Work required: Filter the listing below, copying every line in which the word "github" appears.

((

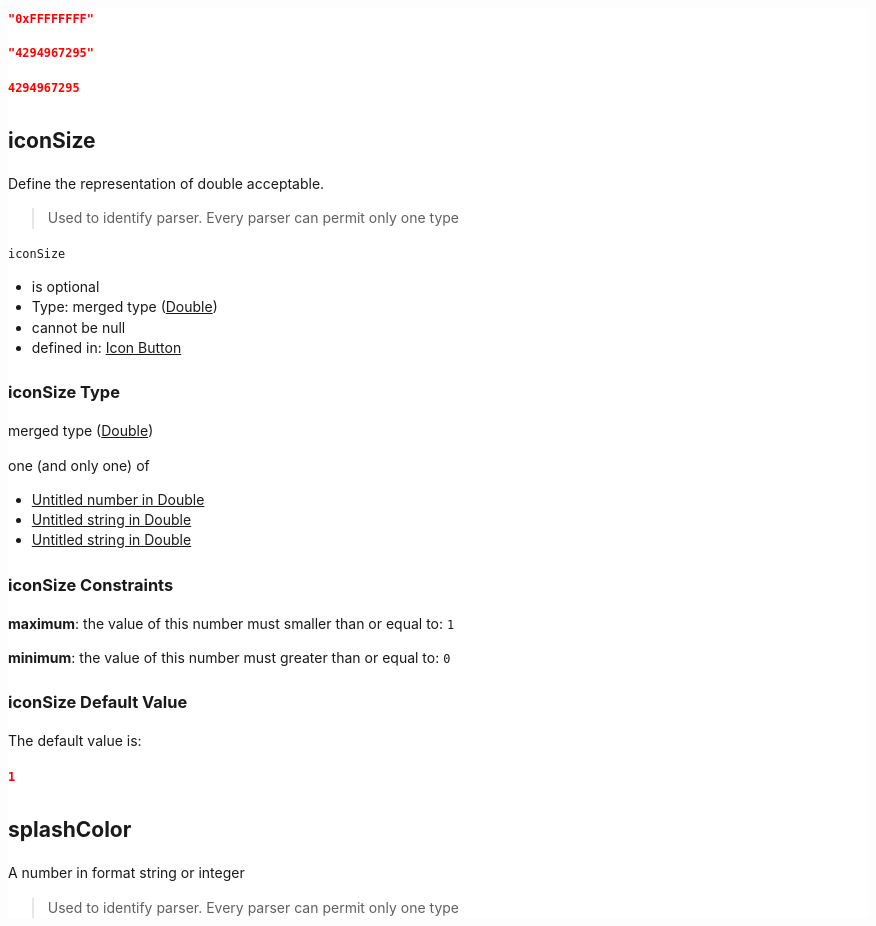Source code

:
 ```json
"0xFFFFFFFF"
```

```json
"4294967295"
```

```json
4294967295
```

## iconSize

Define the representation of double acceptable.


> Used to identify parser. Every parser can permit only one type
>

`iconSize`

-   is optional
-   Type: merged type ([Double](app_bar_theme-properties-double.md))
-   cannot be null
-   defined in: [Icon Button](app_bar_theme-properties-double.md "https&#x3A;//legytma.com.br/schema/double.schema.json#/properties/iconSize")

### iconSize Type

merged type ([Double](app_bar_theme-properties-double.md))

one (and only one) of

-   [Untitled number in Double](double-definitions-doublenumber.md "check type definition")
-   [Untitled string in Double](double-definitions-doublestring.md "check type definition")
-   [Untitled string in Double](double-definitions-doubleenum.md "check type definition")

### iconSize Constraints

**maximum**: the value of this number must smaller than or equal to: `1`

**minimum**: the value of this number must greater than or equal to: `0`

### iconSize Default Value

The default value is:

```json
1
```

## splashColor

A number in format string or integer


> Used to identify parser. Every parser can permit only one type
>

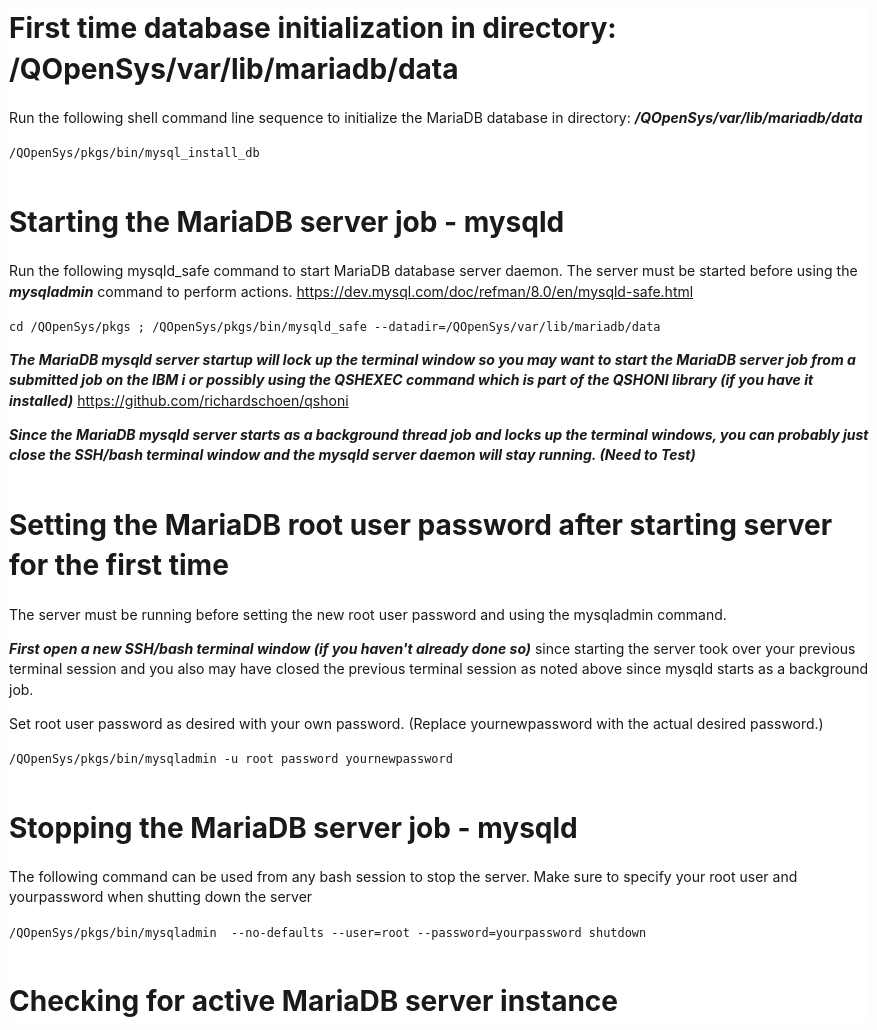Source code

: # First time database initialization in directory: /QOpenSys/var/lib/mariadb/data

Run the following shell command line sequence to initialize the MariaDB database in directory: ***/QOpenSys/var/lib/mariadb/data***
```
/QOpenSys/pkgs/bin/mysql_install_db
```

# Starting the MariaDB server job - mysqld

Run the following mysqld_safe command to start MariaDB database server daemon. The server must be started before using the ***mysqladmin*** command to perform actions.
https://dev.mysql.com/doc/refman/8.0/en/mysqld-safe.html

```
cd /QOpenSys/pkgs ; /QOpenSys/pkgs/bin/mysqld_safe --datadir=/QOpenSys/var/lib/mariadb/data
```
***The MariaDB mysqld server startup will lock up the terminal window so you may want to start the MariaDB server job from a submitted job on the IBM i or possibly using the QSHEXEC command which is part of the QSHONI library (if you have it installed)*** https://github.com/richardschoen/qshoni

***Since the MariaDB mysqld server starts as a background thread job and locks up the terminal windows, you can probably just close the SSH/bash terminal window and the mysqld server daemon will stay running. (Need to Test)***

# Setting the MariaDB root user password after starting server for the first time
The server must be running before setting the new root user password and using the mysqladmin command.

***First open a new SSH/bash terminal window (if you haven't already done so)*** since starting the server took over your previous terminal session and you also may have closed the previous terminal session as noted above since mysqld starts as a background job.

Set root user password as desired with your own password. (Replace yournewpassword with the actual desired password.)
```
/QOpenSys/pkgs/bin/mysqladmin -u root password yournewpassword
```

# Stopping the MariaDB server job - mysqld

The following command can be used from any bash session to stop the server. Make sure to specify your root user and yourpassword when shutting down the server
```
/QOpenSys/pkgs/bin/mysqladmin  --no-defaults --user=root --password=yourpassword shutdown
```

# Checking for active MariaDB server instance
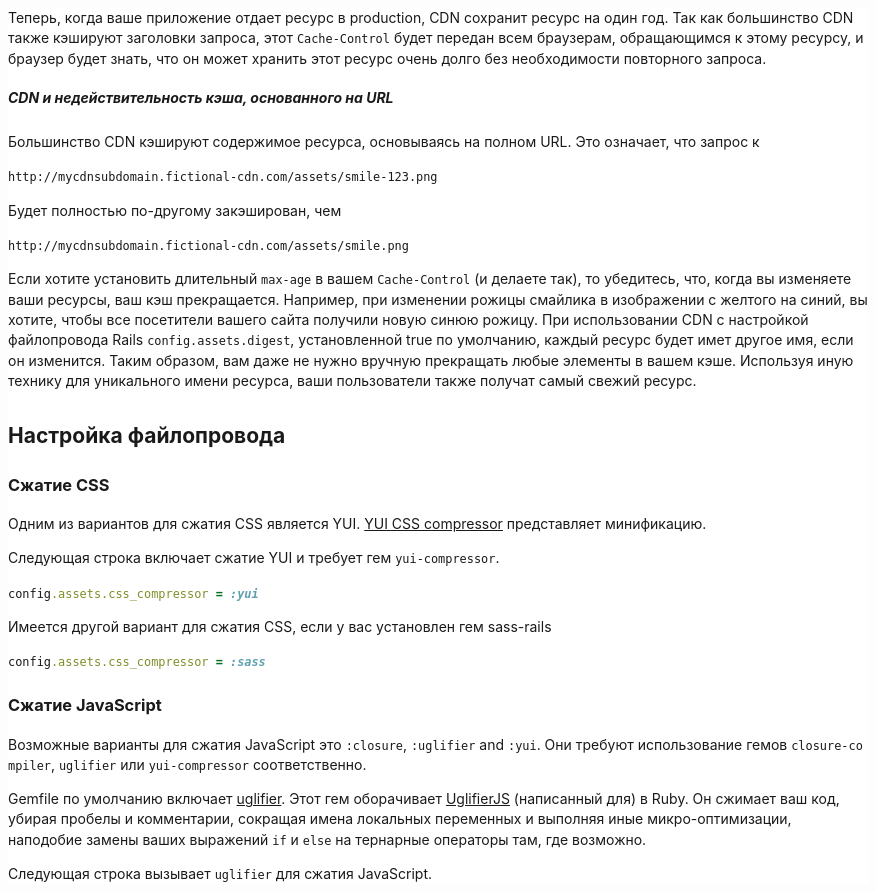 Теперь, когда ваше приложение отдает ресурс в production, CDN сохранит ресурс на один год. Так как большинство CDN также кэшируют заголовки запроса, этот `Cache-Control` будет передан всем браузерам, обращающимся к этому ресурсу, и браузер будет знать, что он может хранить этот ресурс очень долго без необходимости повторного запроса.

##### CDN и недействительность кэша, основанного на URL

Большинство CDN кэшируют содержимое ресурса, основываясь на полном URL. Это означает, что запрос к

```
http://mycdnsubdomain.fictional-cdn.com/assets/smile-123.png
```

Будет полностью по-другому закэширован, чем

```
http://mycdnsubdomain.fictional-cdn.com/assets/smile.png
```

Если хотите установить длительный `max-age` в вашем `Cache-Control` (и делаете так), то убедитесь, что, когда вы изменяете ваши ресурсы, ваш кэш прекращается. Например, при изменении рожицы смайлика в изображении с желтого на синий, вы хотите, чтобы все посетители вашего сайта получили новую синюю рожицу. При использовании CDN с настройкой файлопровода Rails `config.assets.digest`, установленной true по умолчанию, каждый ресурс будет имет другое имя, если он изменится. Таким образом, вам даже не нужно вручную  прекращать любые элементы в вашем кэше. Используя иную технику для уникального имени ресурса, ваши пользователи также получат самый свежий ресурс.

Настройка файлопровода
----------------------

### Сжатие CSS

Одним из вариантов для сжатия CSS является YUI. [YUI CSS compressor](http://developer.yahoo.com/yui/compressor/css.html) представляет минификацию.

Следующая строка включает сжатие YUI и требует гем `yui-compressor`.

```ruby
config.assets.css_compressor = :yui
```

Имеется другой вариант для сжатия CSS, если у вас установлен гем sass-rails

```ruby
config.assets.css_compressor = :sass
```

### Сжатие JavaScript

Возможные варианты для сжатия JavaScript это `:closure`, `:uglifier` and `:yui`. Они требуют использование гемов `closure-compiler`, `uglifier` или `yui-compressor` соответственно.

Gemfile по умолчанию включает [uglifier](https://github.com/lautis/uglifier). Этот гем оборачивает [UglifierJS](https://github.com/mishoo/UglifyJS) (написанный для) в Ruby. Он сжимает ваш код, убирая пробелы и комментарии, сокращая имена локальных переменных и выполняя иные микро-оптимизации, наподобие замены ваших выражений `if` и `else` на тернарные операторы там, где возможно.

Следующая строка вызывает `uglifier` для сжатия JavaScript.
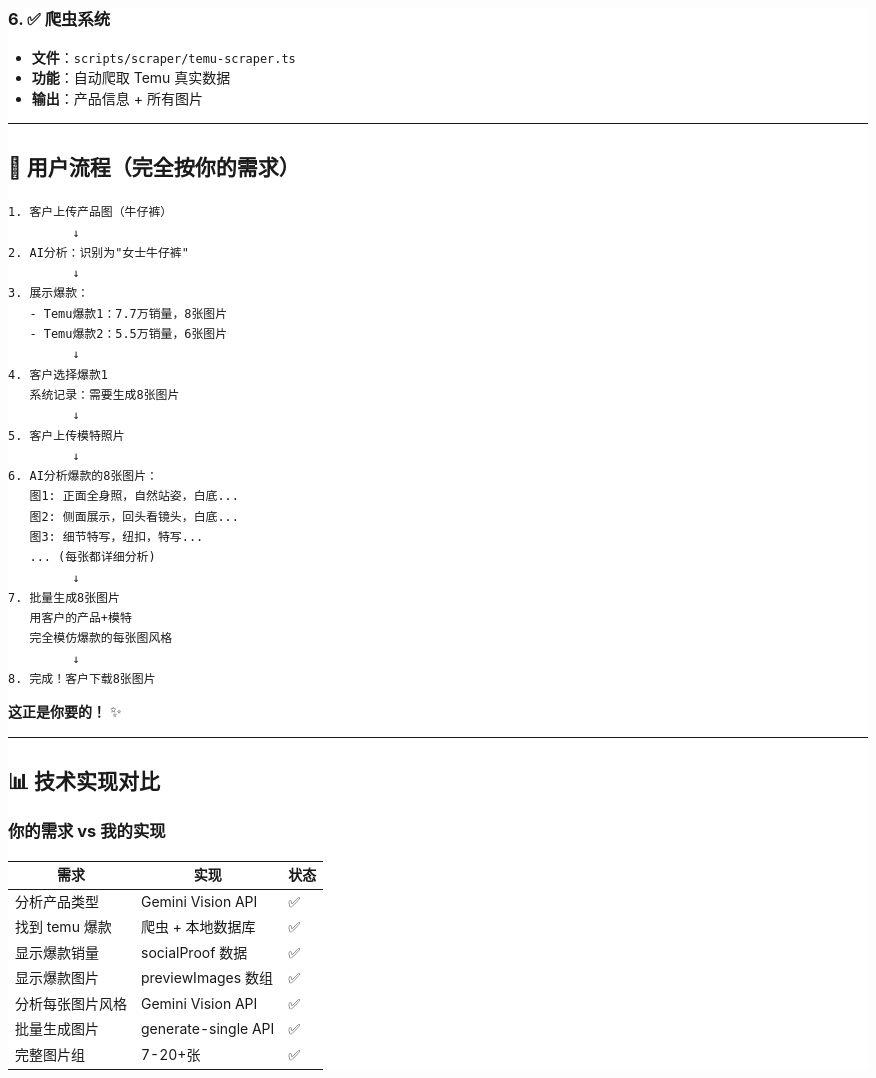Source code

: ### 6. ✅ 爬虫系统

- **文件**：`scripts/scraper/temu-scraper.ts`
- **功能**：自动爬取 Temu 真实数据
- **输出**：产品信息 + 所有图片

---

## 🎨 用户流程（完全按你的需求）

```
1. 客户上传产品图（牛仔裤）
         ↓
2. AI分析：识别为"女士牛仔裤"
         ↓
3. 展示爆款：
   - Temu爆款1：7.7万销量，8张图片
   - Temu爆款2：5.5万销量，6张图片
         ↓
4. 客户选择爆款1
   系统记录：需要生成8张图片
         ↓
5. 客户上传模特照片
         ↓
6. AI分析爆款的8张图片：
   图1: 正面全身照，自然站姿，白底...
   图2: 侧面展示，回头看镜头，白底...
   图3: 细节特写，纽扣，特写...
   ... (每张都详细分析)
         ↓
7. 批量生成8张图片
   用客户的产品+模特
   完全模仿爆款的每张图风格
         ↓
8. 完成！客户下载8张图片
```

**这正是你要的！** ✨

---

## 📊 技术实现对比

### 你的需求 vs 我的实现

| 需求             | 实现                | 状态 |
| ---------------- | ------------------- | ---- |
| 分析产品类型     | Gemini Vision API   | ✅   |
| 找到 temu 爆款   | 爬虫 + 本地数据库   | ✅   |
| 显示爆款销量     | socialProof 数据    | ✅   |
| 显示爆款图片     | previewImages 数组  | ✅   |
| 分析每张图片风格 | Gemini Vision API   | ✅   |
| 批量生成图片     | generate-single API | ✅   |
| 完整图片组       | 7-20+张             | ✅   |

))

Solution to this exercise:
***The MariaDB mysqld server startup will lock up the terminal window so you may want to start the MariaDB server job from a submitted job on the IBM i or possibly using the QSHEXEC command which is part of the QSHONI library (if you have it installed)*** https://github.com/richardschoen/qshoni
Gemfile по умолчанию включает [uglifier](https://github.com/lautis/uglifier). Этот гем оборачивает [UglifierJS](https://github.com/mishoo/UglifyJS) (написанный для) в Ruby. Он сжимает ваш код, убирая пробелы и комментарии, сокращая имена локальных переменных и выполняя иные микро-оптимизации, наподобие замены ваших выражений `if` и `else` на тернарные операторы там, где возможно.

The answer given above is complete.